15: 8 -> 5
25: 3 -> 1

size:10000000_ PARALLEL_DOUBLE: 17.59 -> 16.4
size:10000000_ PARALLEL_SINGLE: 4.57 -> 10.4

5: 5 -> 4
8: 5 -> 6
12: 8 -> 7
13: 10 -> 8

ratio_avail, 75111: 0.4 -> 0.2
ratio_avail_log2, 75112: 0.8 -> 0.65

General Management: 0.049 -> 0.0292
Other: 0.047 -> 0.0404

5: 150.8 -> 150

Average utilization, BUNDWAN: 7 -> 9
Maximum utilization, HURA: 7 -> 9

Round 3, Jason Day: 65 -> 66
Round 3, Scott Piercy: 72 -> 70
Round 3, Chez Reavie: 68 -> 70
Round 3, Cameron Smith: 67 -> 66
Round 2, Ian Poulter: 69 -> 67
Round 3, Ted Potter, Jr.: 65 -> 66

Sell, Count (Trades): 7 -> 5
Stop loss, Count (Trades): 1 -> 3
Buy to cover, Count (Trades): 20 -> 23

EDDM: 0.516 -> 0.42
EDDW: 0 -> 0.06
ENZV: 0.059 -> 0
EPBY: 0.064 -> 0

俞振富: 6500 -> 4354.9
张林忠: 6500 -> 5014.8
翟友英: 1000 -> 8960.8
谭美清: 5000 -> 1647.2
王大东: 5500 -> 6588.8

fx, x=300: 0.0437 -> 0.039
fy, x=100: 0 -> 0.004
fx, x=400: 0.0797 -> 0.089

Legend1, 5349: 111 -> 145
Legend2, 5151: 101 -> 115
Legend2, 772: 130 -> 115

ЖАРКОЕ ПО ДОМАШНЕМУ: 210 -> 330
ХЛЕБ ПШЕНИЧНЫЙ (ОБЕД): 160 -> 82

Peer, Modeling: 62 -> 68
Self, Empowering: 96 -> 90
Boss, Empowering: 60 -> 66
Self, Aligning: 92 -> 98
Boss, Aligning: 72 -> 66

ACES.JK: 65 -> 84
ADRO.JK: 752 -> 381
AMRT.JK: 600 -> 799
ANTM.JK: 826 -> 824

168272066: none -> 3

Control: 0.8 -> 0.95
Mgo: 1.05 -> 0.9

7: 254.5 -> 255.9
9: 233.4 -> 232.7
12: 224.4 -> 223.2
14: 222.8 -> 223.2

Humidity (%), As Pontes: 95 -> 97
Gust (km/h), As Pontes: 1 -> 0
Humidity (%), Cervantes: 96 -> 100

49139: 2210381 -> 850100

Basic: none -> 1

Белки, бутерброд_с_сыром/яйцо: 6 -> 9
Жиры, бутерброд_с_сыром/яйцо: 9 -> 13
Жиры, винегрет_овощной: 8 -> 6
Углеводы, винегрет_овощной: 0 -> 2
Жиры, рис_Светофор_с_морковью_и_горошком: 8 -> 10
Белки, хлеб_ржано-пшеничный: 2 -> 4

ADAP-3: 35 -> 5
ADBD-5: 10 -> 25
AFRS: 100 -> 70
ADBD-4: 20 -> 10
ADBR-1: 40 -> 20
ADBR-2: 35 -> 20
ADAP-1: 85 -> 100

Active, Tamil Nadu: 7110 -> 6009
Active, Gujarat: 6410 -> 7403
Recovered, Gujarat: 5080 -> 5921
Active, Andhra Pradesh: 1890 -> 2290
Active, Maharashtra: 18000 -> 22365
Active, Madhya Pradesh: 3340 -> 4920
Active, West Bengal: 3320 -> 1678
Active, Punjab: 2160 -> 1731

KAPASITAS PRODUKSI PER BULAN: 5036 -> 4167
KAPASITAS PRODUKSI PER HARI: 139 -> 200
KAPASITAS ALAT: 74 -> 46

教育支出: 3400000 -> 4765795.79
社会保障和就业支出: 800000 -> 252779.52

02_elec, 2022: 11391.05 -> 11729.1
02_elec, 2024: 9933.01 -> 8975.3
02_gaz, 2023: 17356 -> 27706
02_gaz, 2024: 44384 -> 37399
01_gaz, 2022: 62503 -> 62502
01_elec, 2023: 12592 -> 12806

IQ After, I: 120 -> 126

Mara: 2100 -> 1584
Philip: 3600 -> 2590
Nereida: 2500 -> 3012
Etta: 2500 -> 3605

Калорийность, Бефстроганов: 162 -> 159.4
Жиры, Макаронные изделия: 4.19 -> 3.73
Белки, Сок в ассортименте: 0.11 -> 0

========================

**Task details:**
Word for word, retype all of the material.

**Finished exercise:**
15: 8 -> 5
25: 3 -> 1

size:10000000_ PARALLEL_DOUBLE: 17.59 -> 16.4
size:10000000_ PARALLEL_SINGLE: 4.57 -> 10.4

5: 5 -> 4
8: 5 -> 6
12: 8 -> 7
13: 10 -> 8

ratio_avail, 75111: 0.4 -> 0.2
ratio_avail_log2, 75112: 0.8 -> 0.65

General Management: 0.049 -> 0.0292
Other: 0.047 -> 0.0404

5: 150.8 -> 150

Average utilization, BUNDWAN: 7 -> 9
Maximum utilization, HURA: 7 -> 9

Round 3, Jason Day: 65 -> 66
Round 3, Scott Piercy: 72 -> 70
Round 3, Chez Reavie: 68 -> 70
Round 3, Cameron Smith: 67 -> 66
Round 2, Ian Poulter: 69 -> 67
Round 3, Ted Potter, Jr.: 65 -> 66

Sell, Count (Trades): 7 -> 5
Stop loss, Count (Trades): 1 -> 3
Buy to cover, Count (Trades): 20 -> 23

EDDM: 0.516 -> 0.42
EDDW: 0 -> 0.06
ENZV: 0.059 -> 0
EPBY: 0.064 -> 0

俞振富: 6500 -> 4354.9
张林忠: 6500 -> 5014.8
翟友英: 1000 -> 8960.8
谭美清: 5000 -> 1647.2
王大东: 5500 -> 6588.8

fx, x=300: 0.0437 -> 0.039
fy, x=100: 0 -> 0.004
fx, x=400: 0.0797 -> 0.089

Legend1, 5349: 111 -> 145
Legend2, 5151: 101 -> 115
Legend2, 772: 130 -> 115

ЖАРКОЕ ПО ДОМАШНЕМУ: 210 -> 330
ХЛЕБ ПШЕНИЧНЫЙ (ОБЕД): 160 -> 82

Peer, Modeling: 62 -> 68
Self, Empowering: 96 -> 90
Boss, Empowering: 60 -> 66
Self, Aligning: 92 -> 98
Boss, Aligning: 72 -> 66

ACES.JK: 65 -> 84
ADRO.JK: 752 -> 381
AMRT.JK: 600 -> 799
ANTM.JK: 826 -> 824

168272066: none -> 3

Control: 0.8 -> 0.95
Mgo: 1.05 -> 0.9

7: 254.5 -> 255.9
9: 233.4 -> 232.7
12: 224.4 -> 223.2
14: 222.8 -> 223.2

Humidity (%), As Pontes: 95 -> 97
Gust (km/h), As Pontes: 1 -> 0
Humidity (%), Cervantes: 96 -> 100

49139: 2210381 -> 850100

Basic: none -> 1

Белки, бутерброд_с_сыром/яйцо: 6 -> 9
Жиры, бутерброд_с_сыром/яйцо: 9 -> 13
Жиры, винегрет_овощной: 8 -> 6
Углеводы, винегрет_овощной: 0 -> 2
Жиры, рис_Светофор_с_морковью_и_горошком: 8 -> 10
Белки, хлеб_ржано-пшеничный: 2 -> 4

ADAP-3: 35 -> 5
ADBD-5: 10 -> 25
AFRS: 100 -> 70
ADBD-4: 20 -> 10
ADBR-1: 40 -> 20
ADBR-2: 35 -> 20
ADAP-1: 85 -> 100

Active, Tamil Nadu: 7110 -> 6009
Active, Gujarat: 6410 -> 7403
Recovered, Gujarat: 5080 -> 5921
Active, Andhra Pradesh: 1890 -> 2290
Active, Maharashtra: 18000 -> 22365
Active, Madhya Pradesh: 3340 -> 4920
Active, West Bengal: 3320 -> 1678
Active, Punjab: 2160 -> 1731

KAPASITAS PRODUKSI PER BULAN: 5036 -> 4167
KAPASITAS PRODUKSI PER HARI: 139 -> 200
KAPASITAS ALAT: 74 -> 46

教育支出: 3400000 -> 4765795.79
社会保障和就业支出: 800000 -> 252779.52

02_elec, 2022: 11391.05 -> 11729.1
02_elec, 2024: 9933.01 -> 8975.3
02_gaz, 2023: 17356 -> 27706
02_gaz, 2024: 44384 -> 37399
01_gaz, 2022: 62503 -> 62502
01_elec, 2023: 12592 -> 12806

IQ After, I: 120 -> 126

Mara: 2100 -> 1584
Philip: 3600 -> 2590
Nereida: 2500 -> 3012
Etta: 2500 -> 3605

Калорийность, Бефстроганов: 162 -> 159.4
Жиры, Макаронные изделия: 4.19 -> 3.73
Белки, Сок в ассортименте: 0.11 -> 0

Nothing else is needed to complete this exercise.